Nowadays, most voluntary plans have annual wellness benefits.  This is a benefit paid to the insured — usually between $50–$75 per family member insured — for a procedure that provides for preventative care.  If you are an agent or broker, you know exactly what I am talking about.

But if you submit a wellness benefit claim for a preventative service for which you had no unreimbursed medical costs (such as ACA preventative services) and you pay the premium pre-tax, your employer is required to include that wellness benefit payment in your gross income — and to pay matching FICA on it!  But currently, carriers do not share that information with the employer to make them compliant with the IRS guidelines.  And this is why HUB and many others are recommending their clients cease pre-tax to eliminate the accounting process and tax liability until a process is put in place to ensure compliance.

Remember, wellness benefits are estimated to be approximately 70 percent of the claims — in terms of number of claims paid — by VB carriers.  So in that sense, 70 percent of claims payments may very well be triggering a tax liability on behalf of the employee and a burden on the employer to pass that liability on to the employee's gross income.

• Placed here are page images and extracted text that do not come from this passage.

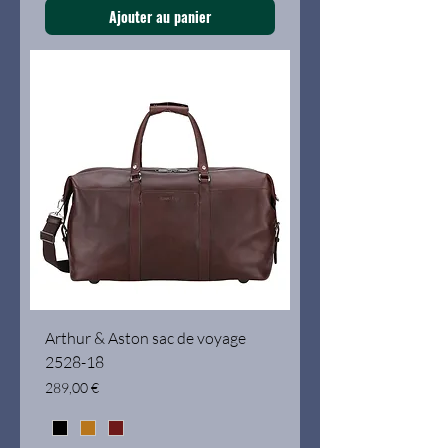
Ajouter au panier
Arthur & Aston sac de voyage
2528-18
Prix
289,00 €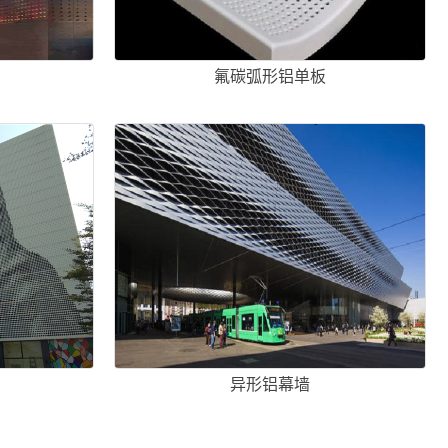
氟碳弧形铝单板
异形铝幕墙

And although most lump-sum plans (mostly CI) are implemented post-tax, there are still millions of insureds with first-occurrence riders (up to $5,000–$10,000) on their cancer plans that are paid pre-tax.  Those benefits might fall into the tax liability category as well.

Without the tax savings incentive, many clients lose the appetite to continue payroll deduction — and the laborious billing and reconciliation process that goes along with it.  Remember, over half of clients that drop VB offerings cite “billing issues” as the primary reason.  Why continue to be the banker and accountant for the carrier if there is no tax savings in the offering?  Why would the client not shift the premium process to a premium direct deposit model, which eliminates the employer's burden of collecting the premium from its employees, receiving a monthly carrier bill, reconciling it, and remitting the money in a timely manner, every 30 days?

Every day, more companies are electing to stop payroll deduction and move their voluntary benefits to a zero-bill, post-tax, direct deposit model.

Driven largely by the broker community, the future of the market certainly points to the decline of the pre-tax model as a sales incentive.  And as an agent or broker, you should consult with your clients (or their CPA or attorney) and make sure they fully understand the implications of offering a Section 125 plan for their voluntary benefit offerings.

Now that there is a better way to offer “payroll deduction without the deduction,” and pre-taxing is becoming less appealing from a tax liability perspective, maybe now is the time for businesses and government entities that offer voluntary benefits to move towards a direct deposit model where no tax liability or monthly bill exists.